Cosa si chiede. Secondo il testo su Spontini a Parigi, per quale motivo nel maggio 1805 il compositore fu nominato «Compositore della Camera dell'Imperatrice»? Rispondi in una o due frasi.

Testo scelto.

La Scala si prepara al rito di Sant’Ambrogio con l’opera di Spontini che secondo la tradizione valse all’intraprendente composiotre il plauso dell’Imperatore francese e il trionfo alla prima ma che non ebbe una fortuna duratura. Scenografo e tenore dell’edizione 1954 rievocano i prestigiosi protagonisti di allora e la suggestione di un allestimento consegnato alla leggenda in una serata fastosa
Quando arrivò a Parigi nel gennaio 1803, Spontini si lasciava alle spalle una vita già avventurosa e inquieta, ma come compositore non poteva ancora contare su affermazioni importanti. Aveva allora poco piú di ventotto anni. Gliene sarebbero bastati appena quattro per conquistarsi con La Vestale un posto di assoluto rilievo nella capitale francese, e quindi nel mondo musicale europeo. Già nel maggio 1805 era stato nominato da Giuseppina Bonaparte «Compositore della Camera dell’Imperatrice», in grazia di una sagace intraprendenza piú che di insigni prove musicali: quasi tutte fin qui rivolte a teatri e generi minori, in voga sfarzosa nella Parigi del grande sogno napoleonico.

Righe di un insieme di dati.

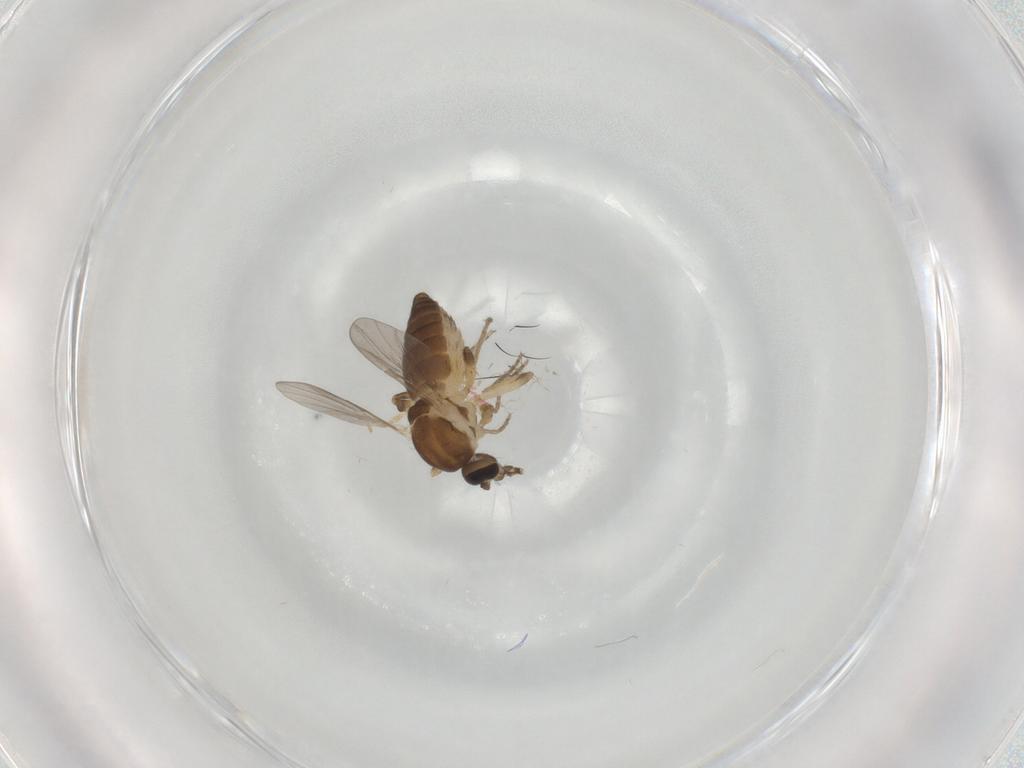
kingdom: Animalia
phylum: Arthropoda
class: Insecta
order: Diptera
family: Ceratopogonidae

* * *

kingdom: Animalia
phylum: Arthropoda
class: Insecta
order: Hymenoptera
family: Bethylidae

Risposta. Spontini ottenne la nomina grazie a una sagace intraprendenza più che a insigni prove musicali. Fino ad allora, infatti, le sue opere erano state rivolte quasi tutte a teatri e generi minori.